▶ _Given records_
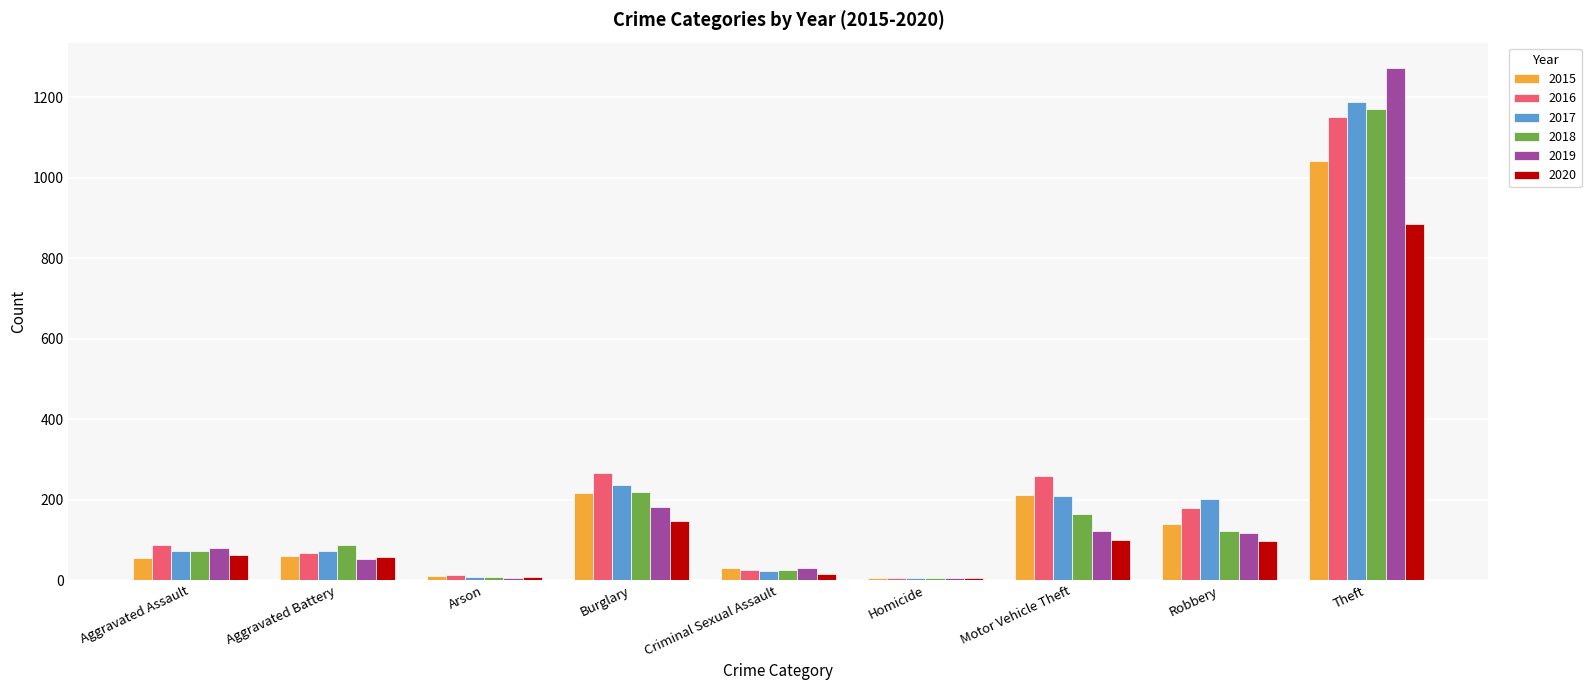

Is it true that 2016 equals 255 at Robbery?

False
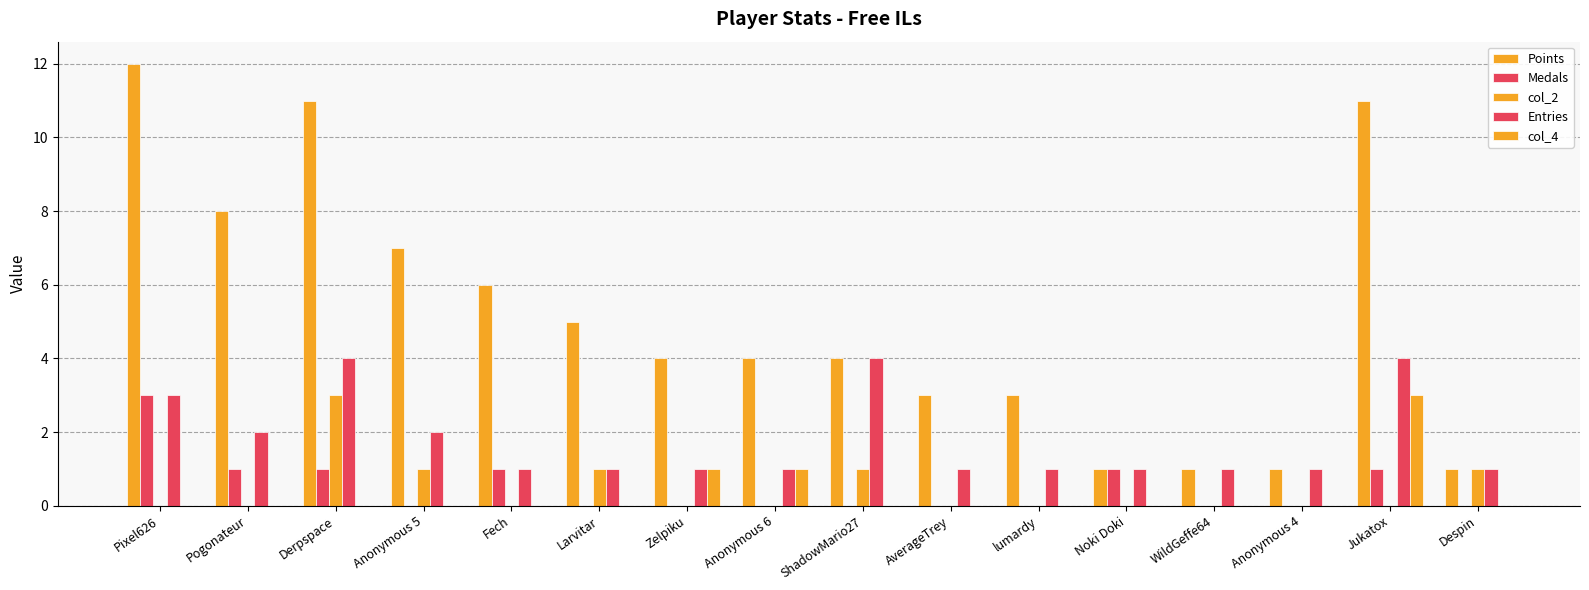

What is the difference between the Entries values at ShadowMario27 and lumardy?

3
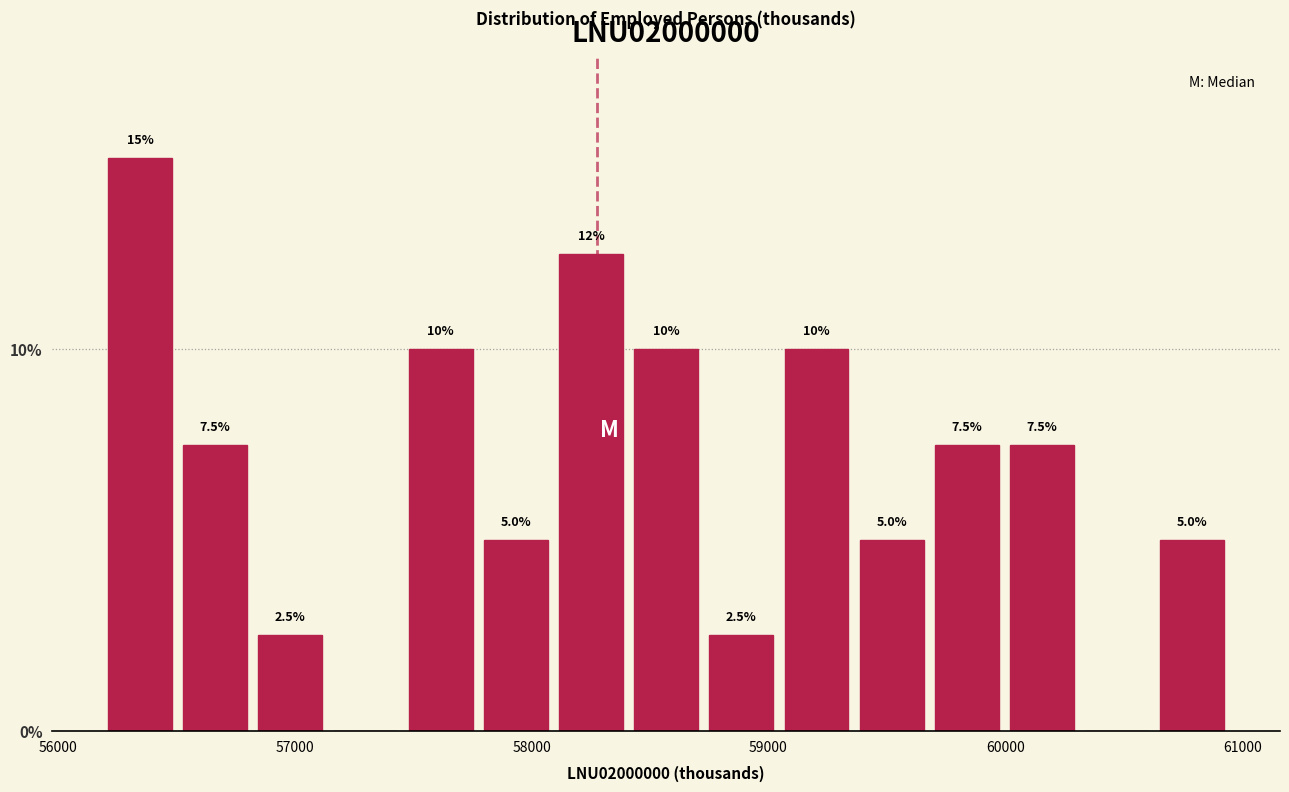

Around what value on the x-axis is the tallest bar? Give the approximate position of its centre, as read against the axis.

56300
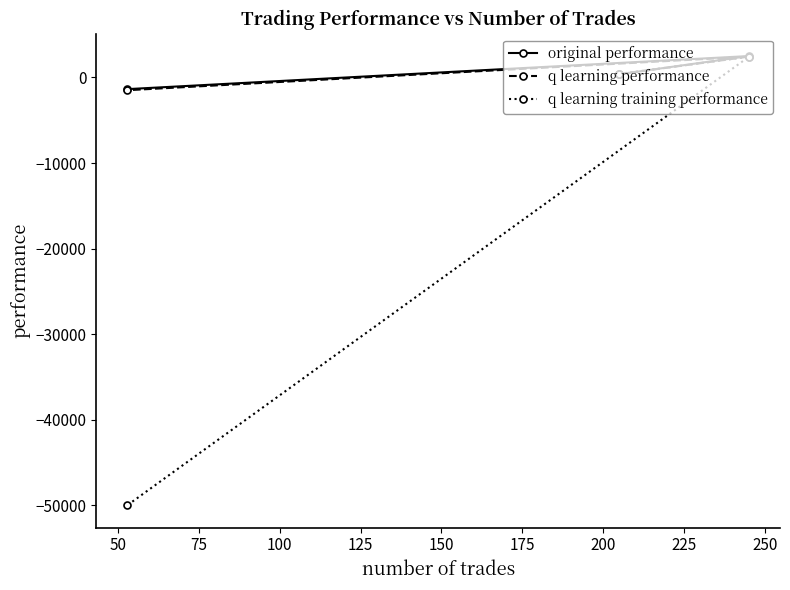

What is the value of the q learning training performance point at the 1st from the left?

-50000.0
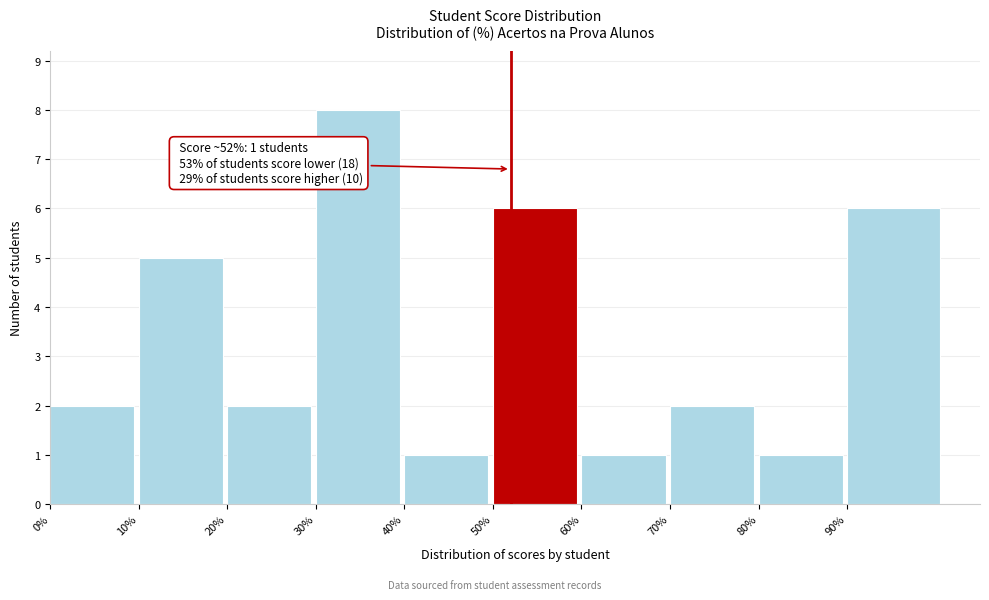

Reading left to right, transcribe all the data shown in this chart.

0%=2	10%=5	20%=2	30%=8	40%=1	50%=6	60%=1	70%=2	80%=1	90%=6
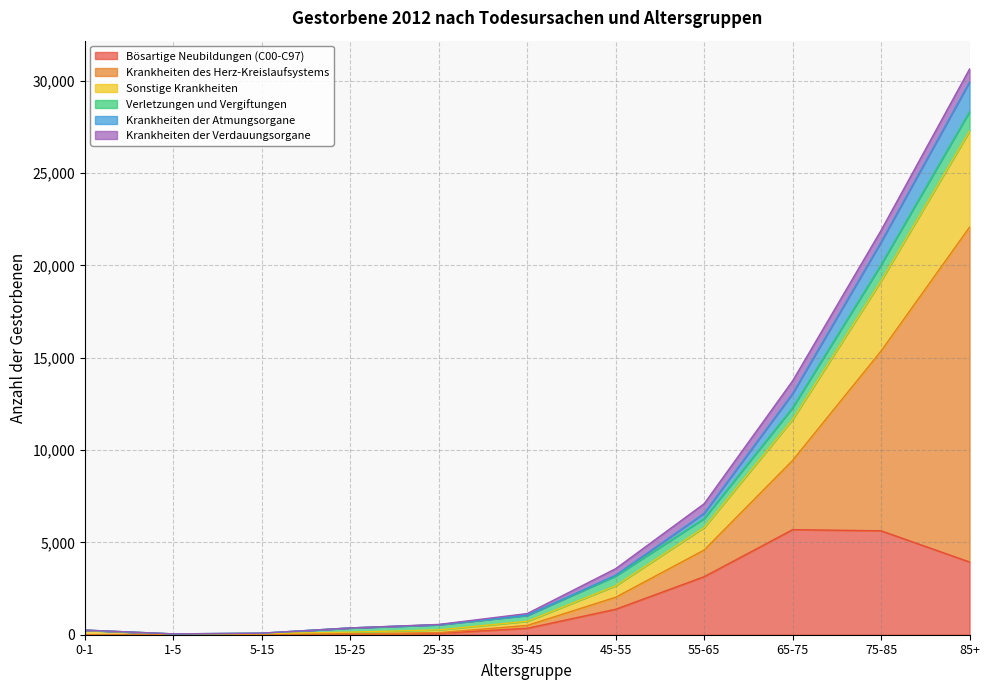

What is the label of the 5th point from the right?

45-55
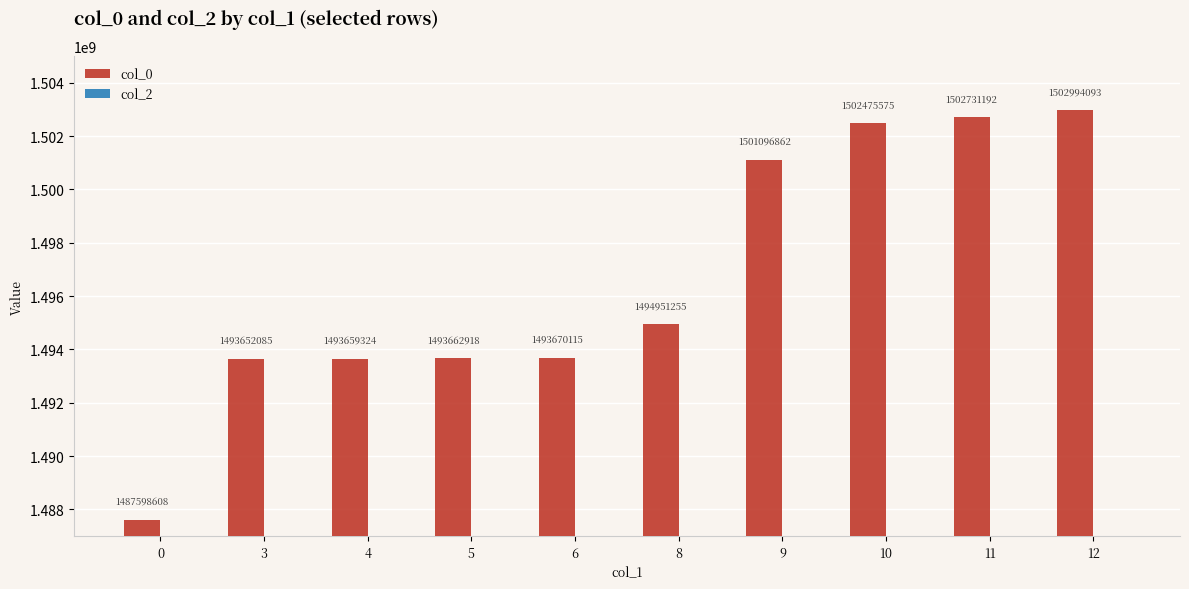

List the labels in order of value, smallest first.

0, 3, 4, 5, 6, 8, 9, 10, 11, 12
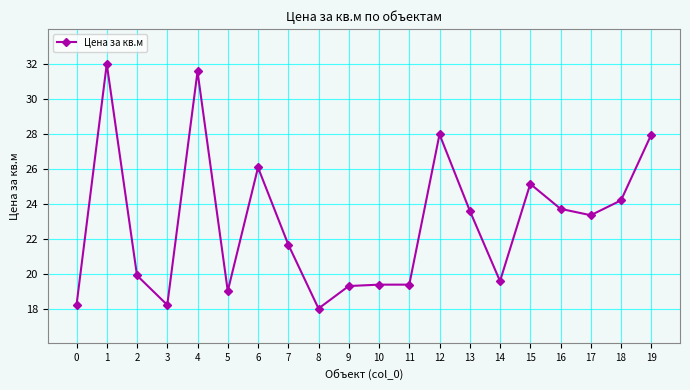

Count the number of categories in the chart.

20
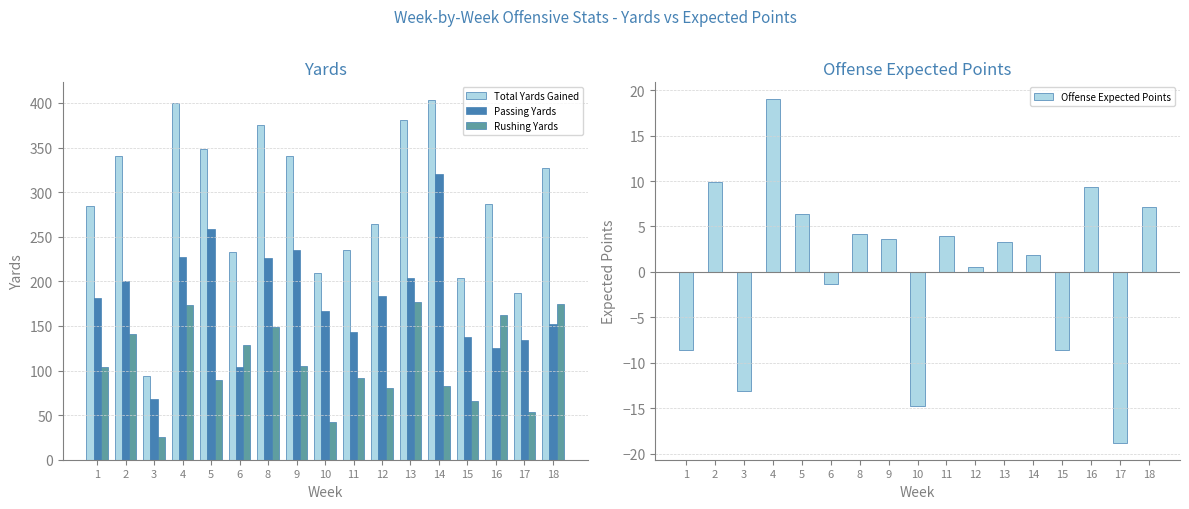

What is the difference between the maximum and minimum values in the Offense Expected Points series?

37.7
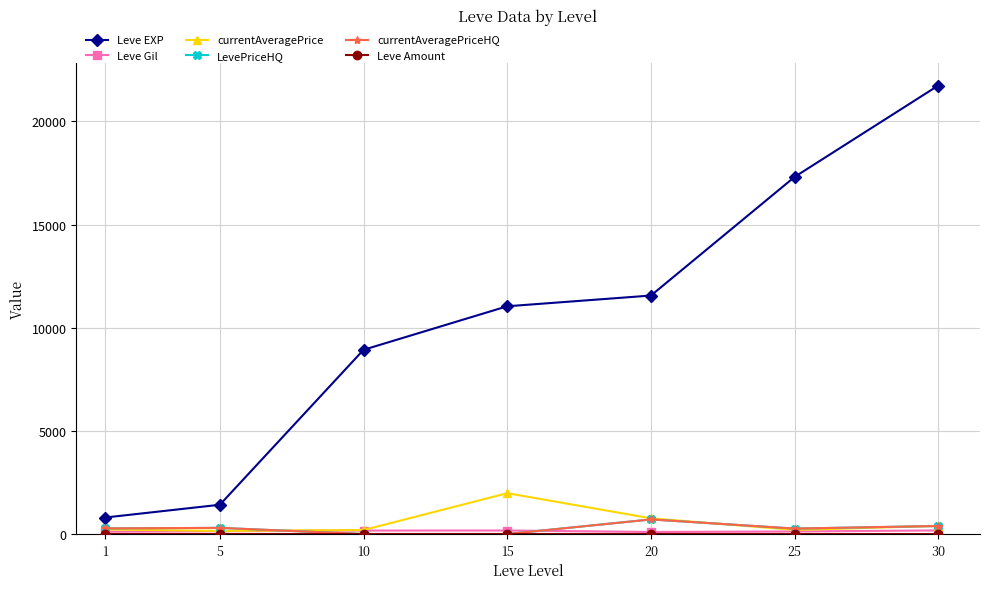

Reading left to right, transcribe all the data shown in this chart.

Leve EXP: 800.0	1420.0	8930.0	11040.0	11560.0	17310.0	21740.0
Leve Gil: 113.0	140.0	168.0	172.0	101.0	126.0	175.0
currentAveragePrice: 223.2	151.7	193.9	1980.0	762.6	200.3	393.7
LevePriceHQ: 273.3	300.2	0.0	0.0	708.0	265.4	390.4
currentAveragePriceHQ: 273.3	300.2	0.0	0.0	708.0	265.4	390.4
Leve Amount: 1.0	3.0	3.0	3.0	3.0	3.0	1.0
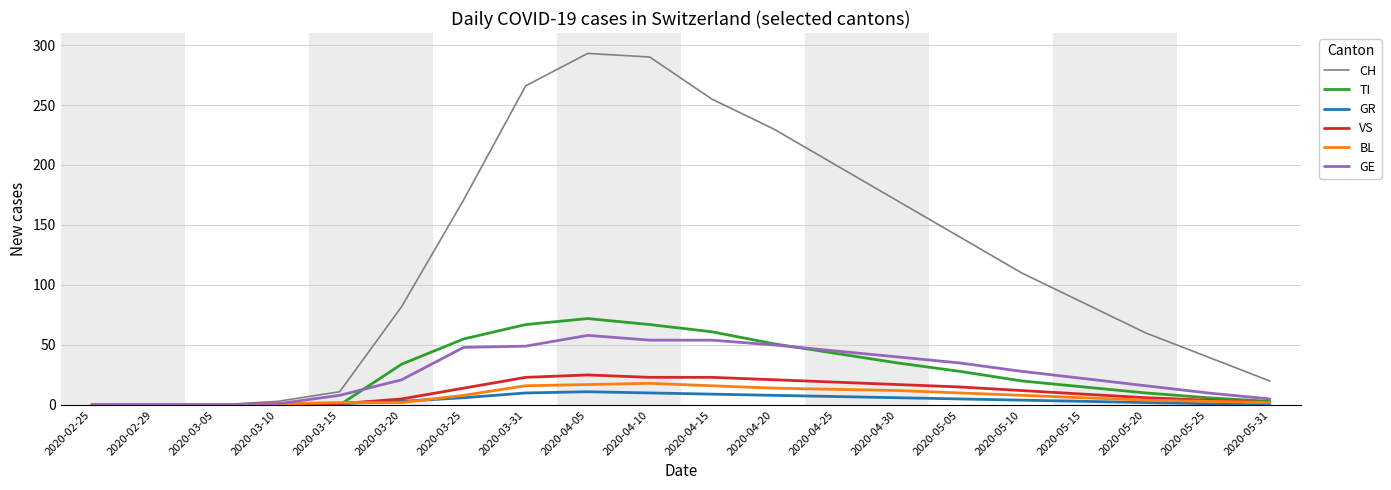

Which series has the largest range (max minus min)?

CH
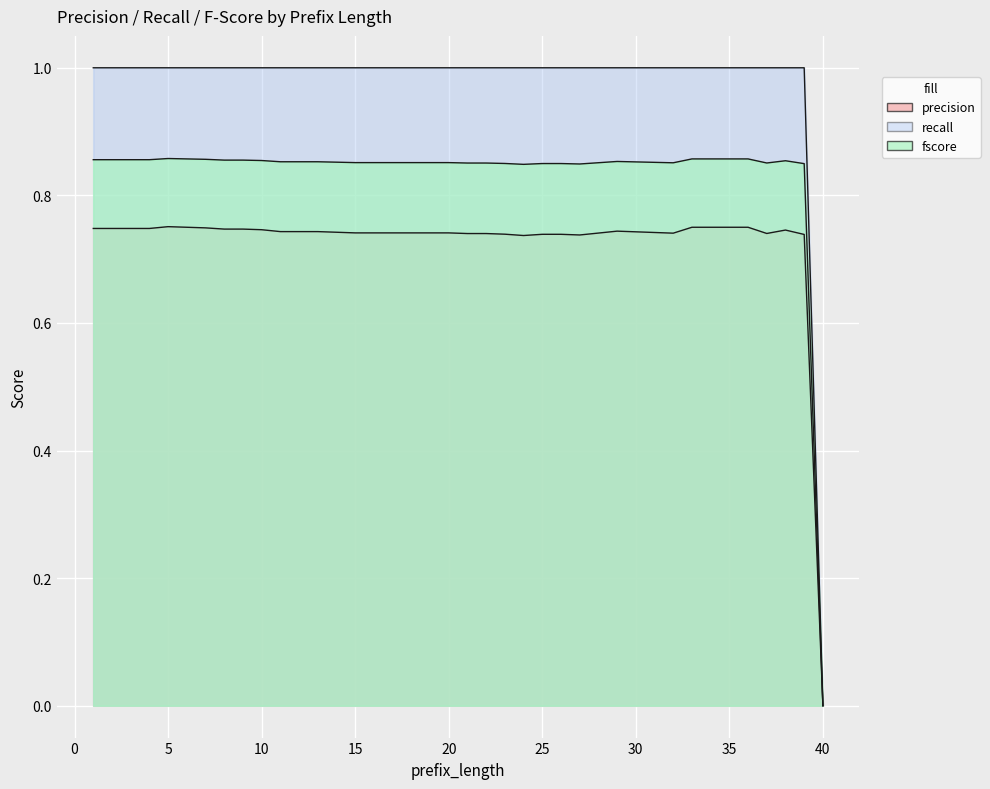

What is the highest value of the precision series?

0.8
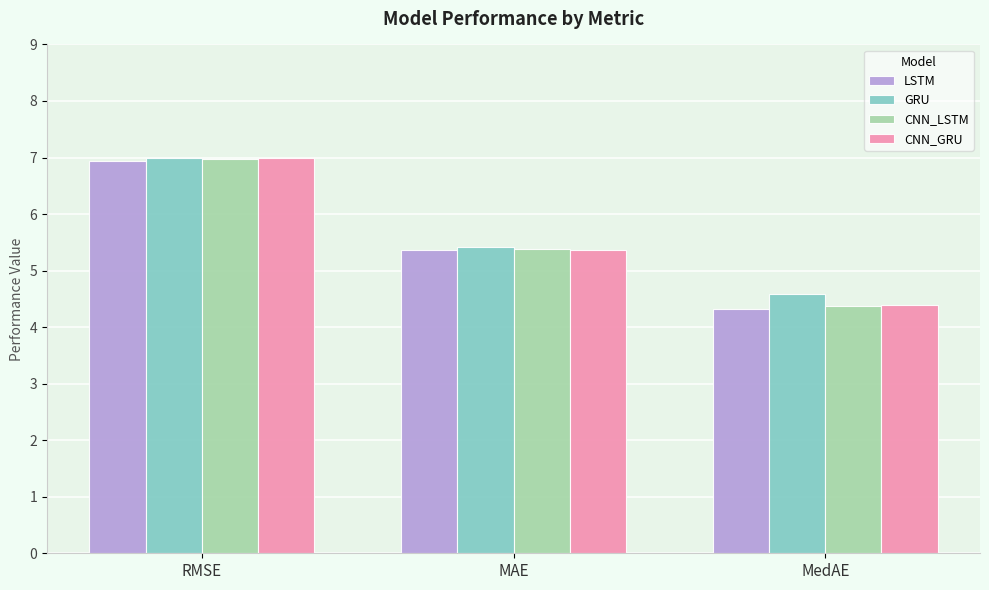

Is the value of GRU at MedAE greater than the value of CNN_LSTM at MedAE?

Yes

▶ _Instruction_
Can you pull out every item above word for word and leave the pictures out of your answer?

▶ _Result of this exercise_
Is it true that 2016 equals 255 at Robbery?

False

What is the difference between the Entries values at ShadowMario27 and lumardy?

3

Around what value on the x-axis is the tallest bar? Give the approximate position of its centre, as read against the axis.

56300

What is the value of the q learning training performance point at the 1st from the left?

-50000.0

Reading left to right, transcribe all the data shown in this chart.

0%=2	10%=5	20%=2	30%=8	40%=1	50%=6	60%=1	70%=2	80%=1	90%=6

What is the label of the 5th point from the right?

45-55

List the labels in order of value, smallest first.

0, 3, 4, 5, 6, 8, 9, 10, 11, 12

Count the number of categories in the chart.

20

What is the difference between the maximum and minimum values in the Offense Expected Points series?

37.7

Reading left to right, transcribe all the data shown in this chart.

Leve EXP: 800.0	1420.0	8930.0	11040.0	11560.0	17310.0	21740.0
Leve Gil: 113.0	140.0	168.0	172.0	101.0	126.0	175.0
currentAveragePrice: 223.2	151.7	193.9	1980.0	762.6	200.3	393.7
LevePriceHQ: 273.3	300.2	0.0	0.0	708.0	265.4	390.4
currentAveragePriceHQ: 273.3	300.2	0.0	0.0	708.0	265.4	390.4
Leve Amount: 1.0	3.0	3.0	3.0	3.0	3.0	1.0

Which series has the largest range (max minus min)?

CH

What is the highest value of the precision series?

0.8

Is the value of GRU at MedAE greater than the value of CNN_LSTM at MedAE?

Yes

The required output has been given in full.